Author | John Saul |
---|---|
Country | United States |
Language | English |
Genre | Thriller, horror |
Media type | |
Pages | 544 |
ISBN | 0-449-00192-X (Omnibus Edition) |
The Blackstone Chronicles is a serialized novel by American horror and suspense author John Saul. The series consists of six installments and takes place in a fictional New Hampshire town called Blackstone. The series has been adapted into both a computer game and graphic novel.
The Blackstone Chronicles follows the lives of several people in the fictional town of Blackstone, New Hampshire. An uninhabited asylum was set to be demolished for a new shopping mall, only for the funding to be withdrawn at the last moment. The series follows a different character each chapter as they receive a "gift" from an anonymous source and the terrible things that happen to the recipient (or those around them) shortly thereafter. The books also follow the character of Oliver Metcalf, editor of the local paper, who had previously grown up on the asylum's grounds and suspects that a single source is behind each of the tragedies that befall the gifts' recipients. The final novel reveals the connection between the various objects and the identity of the mysterious gift-giver.
The series was later reprinted in an omnibus edition as The Blackstone Chronicles: The Serial Thriller Complete in One Volume! ( ISBN 0-449-00192-X, 544 pages).
In 1998 Mindscape published a multimedia computer game developed by Legend Entertainment. The game, titled John Saul's Blackstone Chronicles: An Adventure in Terror , is a sequel to the novels and takes place several years after the sixth book.

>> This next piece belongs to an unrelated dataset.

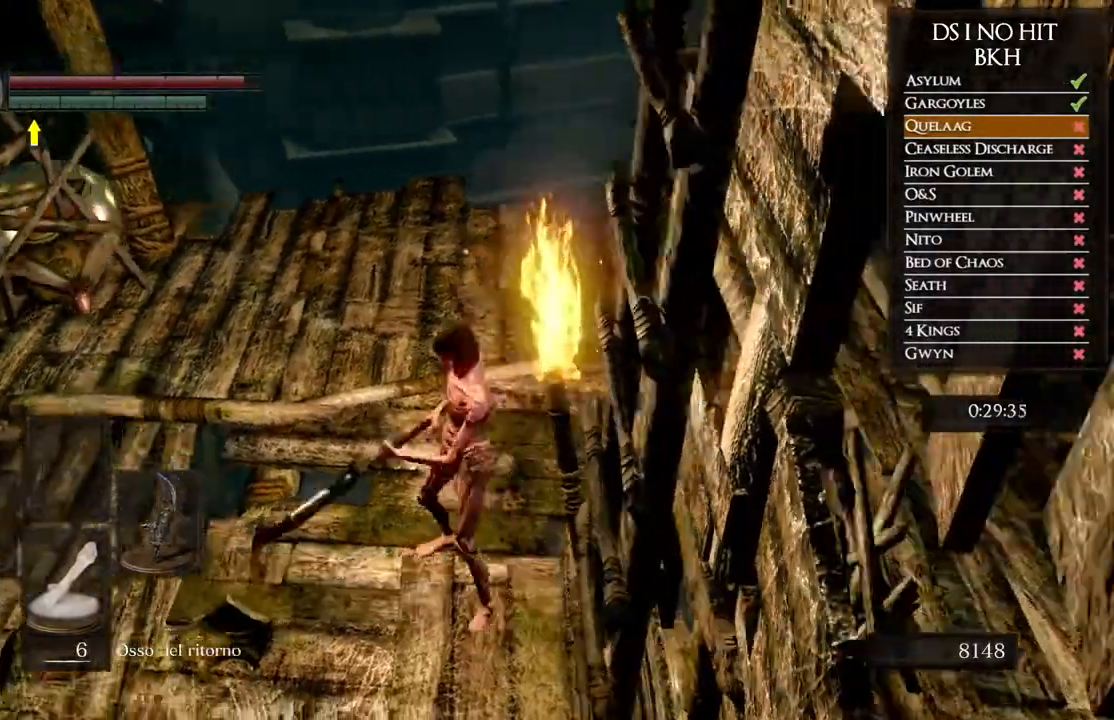
{"dt_ms": 500, "buttons": ["R1"], "left_stick": "up-left", "right_stick": "center", "events": [[17, "left_stick", "down-left"], [50, "right_stick", "center"], [333, "left_stick", "up-left"], [467, "R1", "down"]]}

The game follows Oliver Metcalf (the main protagonist of the novels) as he attempts to find his missing son Joshua, who has been hidden somewhere in the Blackstone Asylum by Malcolm Metcalf, Oliver's seemingly dead father. The object of play is to rescue Joshua and uncover the elder Metcalf's agenda. Malcolm Metcalf was voiced by Henry Strozier.
Critical reception for the game was mixed to negative, with GameSpot giving the game a rating of 5.5 and writing "The Blackstone Chronicles isn't a bad game. It's just average to a fault". [1]
In 2011 a graphic novel adaptation of John Saul's Blackstone Chronicles by Bluewater Productions was announced, with the first issue having a November 2011 release date. [2]
The Blackstone Chronicles was at one point licensed by ABC for a six-hour miniseries to air in 1998, [3] [4] but plans for the TV adaptation fell through.